Shutterstock. De par la position des ses yeux, un cheval ne voit pas ce qui se passe sous son nez.Soyez vigilant !

AO : Quel est l’animal qui possède le plus de sens ?

M.-C. B. : C’est difficile à dire car nous sommes loin d’avoir exploré tout l’univers sensoriel du monde animal. On peut cependant évoquer un animal que j’appellerai « tout en un » : le requin. Il concentre à lui seul tout un arsenal de sens pour se renseigner sur son environnement. Grâce à son odorat, il détecte le sang à plusieurs kilomètres de distance. Son ouïe et sa vue sont extrêmement performantes. Avec sa ligne latérale (comme beaucoup de poissons) il « explore » à distance ses futures proies en analysant les vibrations et pressions de l’eau qui l’entoure. Il est aussi muni d’électrorécepteurs détectant les courants électriques émis par certains poissons qu’il repère dans le noir ou sous le sable, et il peut délimiter certains champs magnétiques terrestres. Enfin, en touchant sa proie, il mord et goûte cette dernière pour voir si elle est consommable. Il peut même adapter sa gustation. C’est ainsi qu’il finit hélas, parfois, par apprécier la chair humaine…

AO : Quel sens vous fascine le plus et pourquoi ?

M.-C. B. : C’est très personnel et subjectif, en fait. Je dirais l’utilisation du champ magnétique terrestre par les oiseaux migrateurs ou les tortues marines dans leurs déplacements. N’ayant aucun sens de l’orientation, j’adorerais être telle une tortue dans l’eau ! Étant aussi, depuis toujours, légèrement déficiente auditive, j’aimerais, tel l’éléphant, communiquer par infrasons à plusieurs kilomètres de distance !

Shutterstock. Les éléphants peuvent communiquer entre eux jusqu’à 10 km de distance,et ce grâce à des infrasons.

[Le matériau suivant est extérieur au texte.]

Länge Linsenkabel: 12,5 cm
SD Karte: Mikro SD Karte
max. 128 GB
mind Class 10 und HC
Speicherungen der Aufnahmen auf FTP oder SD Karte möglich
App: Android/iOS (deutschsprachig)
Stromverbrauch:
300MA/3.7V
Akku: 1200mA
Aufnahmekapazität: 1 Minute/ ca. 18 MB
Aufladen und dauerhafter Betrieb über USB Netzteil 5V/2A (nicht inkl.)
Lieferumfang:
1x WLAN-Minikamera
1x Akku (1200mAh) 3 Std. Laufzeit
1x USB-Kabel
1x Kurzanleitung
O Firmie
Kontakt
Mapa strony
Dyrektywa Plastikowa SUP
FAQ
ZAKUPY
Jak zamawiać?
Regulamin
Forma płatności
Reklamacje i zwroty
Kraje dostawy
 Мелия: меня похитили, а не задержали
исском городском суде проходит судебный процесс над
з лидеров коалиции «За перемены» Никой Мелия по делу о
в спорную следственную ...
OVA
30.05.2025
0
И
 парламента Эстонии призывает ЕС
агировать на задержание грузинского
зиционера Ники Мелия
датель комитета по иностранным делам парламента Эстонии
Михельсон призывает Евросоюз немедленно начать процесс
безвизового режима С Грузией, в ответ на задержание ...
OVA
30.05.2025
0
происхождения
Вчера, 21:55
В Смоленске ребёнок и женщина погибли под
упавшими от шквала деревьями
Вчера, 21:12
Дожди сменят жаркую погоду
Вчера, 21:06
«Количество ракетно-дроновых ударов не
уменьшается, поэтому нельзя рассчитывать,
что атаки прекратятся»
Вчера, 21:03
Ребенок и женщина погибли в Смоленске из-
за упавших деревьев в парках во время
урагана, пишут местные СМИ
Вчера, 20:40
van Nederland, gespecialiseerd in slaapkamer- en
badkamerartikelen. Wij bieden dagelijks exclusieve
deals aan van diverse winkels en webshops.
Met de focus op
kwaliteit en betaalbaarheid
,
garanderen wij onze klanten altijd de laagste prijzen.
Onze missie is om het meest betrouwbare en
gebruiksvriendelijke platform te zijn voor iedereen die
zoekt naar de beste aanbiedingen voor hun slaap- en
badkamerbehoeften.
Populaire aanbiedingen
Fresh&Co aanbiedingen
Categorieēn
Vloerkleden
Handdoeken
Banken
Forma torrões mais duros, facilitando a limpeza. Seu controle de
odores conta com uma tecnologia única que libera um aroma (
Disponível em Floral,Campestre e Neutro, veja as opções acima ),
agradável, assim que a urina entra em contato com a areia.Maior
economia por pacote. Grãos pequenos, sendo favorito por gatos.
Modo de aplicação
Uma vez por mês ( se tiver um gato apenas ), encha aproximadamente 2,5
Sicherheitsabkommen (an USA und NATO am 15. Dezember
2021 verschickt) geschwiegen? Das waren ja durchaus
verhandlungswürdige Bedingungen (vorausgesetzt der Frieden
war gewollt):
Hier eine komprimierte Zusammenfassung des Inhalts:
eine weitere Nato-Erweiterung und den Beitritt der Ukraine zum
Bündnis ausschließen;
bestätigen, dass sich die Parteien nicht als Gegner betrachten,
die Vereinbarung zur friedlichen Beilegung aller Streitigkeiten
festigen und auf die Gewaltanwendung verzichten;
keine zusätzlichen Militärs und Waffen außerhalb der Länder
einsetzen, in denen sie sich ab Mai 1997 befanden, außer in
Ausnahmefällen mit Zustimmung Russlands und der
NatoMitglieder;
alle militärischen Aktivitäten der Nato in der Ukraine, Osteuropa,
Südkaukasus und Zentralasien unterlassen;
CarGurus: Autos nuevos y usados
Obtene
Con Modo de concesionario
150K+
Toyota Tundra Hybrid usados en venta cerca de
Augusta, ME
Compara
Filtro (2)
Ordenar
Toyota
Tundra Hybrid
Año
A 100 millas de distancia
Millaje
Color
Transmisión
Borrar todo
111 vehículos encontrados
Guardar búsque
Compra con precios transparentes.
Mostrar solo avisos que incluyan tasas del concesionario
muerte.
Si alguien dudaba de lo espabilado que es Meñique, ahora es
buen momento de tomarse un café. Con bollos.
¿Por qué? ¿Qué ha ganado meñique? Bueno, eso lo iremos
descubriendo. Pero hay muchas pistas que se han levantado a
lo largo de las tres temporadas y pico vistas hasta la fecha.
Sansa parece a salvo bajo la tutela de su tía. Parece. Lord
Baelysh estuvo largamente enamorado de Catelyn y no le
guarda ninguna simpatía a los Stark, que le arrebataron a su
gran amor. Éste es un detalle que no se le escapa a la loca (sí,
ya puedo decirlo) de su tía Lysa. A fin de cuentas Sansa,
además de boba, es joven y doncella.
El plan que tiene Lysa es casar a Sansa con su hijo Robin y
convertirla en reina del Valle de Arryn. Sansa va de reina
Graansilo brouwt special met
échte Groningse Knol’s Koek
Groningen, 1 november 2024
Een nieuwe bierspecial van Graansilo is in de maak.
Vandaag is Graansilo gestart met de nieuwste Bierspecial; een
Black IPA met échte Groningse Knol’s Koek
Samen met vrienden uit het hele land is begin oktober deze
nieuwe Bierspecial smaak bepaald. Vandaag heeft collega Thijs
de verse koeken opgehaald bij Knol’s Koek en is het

AO : L’écholocalisation a inspiré nos radars. Existe-t-il d’autres exemples de l’adaptation d’un sens animal à une technologie ?

M.-C. B. : Certains boas ou crotales ont une vision thermique du corps d’un rongeur, ce qui fonctionne de la même manière que le système d’une caméra infrarouge. Des caméras acoustiques se sont également inspirées de l’audition des hiboux et des chouettes (certaines ont leurs deux oreilles placées à des hauteurs différentes). Pour l’instant, la robotique s’est surtout inspirée de particularités anatomiques du monde animal, mais elle se réoriente à présent sur son monde sensoriel, ce qui permettra d’accroître les données sur celui-ci.